▶ [Record extracts]:
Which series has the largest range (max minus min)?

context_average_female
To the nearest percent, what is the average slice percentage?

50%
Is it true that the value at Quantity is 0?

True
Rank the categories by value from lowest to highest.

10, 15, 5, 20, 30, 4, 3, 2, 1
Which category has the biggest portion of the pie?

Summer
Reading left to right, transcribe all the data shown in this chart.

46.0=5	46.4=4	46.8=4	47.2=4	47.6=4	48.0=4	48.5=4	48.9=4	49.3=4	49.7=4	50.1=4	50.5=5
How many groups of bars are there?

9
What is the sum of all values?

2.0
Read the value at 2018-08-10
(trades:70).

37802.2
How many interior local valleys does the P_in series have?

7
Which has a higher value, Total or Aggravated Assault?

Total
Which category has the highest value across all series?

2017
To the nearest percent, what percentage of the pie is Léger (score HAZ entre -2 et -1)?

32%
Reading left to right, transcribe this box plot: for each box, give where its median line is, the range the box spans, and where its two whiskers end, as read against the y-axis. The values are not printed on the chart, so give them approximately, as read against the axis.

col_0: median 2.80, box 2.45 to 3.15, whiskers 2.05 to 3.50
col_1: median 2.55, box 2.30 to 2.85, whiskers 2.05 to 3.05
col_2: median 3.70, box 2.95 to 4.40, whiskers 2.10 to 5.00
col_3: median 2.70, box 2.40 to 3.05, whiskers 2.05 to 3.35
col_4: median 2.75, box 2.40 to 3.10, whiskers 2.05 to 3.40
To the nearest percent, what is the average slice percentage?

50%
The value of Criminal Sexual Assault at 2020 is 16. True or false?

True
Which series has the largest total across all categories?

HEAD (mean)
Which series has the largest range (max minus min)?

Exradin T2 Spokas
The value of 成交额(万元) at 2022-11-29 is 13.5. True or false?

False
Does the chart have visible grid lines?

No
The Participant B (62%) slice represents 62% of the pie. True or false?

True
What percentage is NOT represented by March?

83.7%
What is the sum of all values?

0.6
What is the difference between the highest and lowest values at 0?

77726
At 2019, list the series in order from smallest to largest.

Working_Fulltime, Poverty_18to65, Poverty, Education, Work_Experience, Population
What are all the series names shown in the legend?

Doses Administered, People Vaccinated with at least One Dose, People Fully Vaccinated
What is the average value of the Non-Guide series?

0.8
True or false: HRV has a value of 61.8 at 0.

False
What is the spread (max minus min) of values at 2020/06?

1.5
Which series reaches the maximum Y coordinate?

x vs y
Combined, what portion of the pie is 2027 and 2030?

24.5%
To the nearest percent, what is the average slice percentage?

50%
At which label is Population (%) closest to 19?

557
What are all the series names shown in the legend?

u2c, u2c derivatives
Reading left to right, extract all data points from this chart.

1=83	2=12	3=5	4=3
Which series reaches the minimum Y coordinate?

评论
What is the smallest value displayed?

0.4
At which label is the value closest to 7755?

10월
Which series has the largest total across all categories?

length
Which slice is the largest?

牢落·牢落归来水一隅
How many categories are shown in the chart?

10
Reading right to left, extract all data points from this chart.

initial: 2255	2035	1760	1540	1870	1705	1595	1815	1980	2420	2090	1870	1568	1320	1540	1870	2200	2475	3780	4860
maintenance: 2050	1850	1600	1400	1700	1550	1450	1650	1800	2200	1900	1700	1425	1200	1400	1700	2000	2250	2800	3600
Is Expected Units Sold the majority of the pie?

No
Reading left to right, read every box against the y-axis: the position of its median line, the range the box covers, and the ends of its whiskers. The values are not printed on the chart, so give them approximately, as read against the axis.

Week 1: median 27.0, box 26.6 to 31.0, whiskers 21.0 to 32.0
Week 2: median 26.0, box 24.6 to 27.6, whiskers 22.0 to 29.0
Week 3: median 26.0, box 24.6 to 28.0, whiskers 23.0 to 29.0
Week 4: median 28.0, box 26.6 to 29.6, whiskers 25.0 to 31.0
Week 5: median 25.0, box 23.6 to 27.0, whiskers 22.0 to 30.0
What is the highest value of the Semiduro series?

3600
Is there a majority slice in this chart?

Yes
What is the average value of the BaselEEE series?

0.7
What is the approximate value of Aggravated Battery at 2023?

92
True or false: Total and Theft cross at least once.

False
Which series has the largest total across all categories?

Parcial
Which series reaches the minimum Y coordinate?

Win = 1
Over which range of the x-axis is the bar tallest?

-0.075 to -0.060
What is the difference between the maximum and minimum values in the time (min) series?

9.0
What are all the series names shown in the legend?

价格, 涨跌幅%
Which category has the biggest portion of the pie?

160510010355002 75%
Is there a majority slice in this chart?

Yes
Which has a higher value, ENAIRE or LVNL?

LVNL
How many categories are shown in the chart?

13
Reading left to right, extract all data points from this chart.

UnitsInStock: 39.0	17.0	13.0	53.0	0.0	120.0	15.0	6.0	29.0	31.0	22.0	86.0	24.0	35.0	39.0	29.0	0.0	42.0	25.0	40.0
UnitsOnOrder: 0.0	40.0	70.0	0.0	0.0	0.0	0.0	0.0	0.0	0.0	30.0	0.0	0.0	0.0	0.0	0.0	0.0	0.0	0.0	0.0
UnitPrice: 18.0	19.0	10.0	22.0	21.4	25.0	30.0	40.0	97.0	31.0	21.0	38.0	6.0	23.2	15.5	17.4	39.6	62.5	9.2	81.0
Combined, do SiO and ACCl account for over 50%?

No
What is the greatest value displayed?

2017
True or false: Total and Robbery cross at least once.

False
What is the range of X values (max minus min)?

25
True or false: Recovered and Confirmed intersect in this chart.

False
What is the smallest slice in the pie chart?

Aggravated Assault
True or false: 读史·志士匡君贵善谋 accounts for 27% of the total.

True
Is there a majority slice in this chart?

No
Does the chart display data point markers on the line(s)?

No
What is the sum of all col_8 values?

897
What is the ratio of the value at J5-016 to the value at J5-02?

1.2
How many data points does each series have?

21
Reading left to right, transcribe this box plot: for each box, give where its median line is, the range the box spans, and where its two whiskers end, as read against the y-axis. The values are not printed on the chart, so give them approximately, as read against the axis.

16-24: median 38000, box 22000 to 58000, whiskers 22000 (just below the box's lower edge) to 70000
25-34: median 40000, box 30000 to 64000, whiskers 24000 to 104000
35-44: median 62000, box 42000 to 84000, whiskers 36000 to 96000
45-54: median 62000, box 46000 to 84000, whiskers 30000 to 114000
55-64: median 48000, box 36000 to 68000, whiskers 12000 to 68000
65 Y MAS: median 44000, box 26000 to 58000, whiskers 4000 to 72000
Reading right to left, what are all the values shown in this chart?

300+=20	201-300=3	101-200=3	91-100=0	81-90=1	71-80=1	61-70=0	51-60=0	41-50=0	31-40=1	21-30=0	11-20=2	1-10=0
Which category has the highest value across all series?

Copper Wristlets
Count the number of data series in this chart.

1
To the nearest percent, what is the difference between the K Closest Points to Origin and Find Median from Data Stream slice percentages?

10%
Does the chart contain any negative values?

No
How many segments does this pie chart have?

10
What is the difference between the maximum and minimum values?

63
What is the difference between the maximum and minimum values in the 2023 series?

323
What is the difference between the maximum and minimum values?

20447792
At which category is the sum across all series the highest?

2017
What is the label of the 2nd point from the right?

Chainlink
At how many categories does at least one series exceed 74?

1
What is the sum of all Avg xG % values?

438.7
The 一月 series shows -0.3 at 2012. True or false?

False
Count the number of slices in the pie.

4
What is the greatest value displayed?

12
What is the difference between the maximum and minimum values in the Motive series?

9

▶ [What you will do]: Rewrite the entries between the lines holding "Doses Administered, People" and "Combined, what portion", inclusive, replacing "series" with "data set" and leaving everything else unchanged.

▶ [Solution to the problem]:
Doses Administered, People Vaccinated with at least One Dose, People Fully Vaccinated
What is the average value of the Non-Guide data set?

0.8
True or false: HRV has a value of 61.8 at 0.

False
What is the spread (max minus min) of values at 2020/06?

1.5
Which data set reaches the maximum Y coordinate?

x vs y
Combined, what portion of the pie is 2027 and 2030?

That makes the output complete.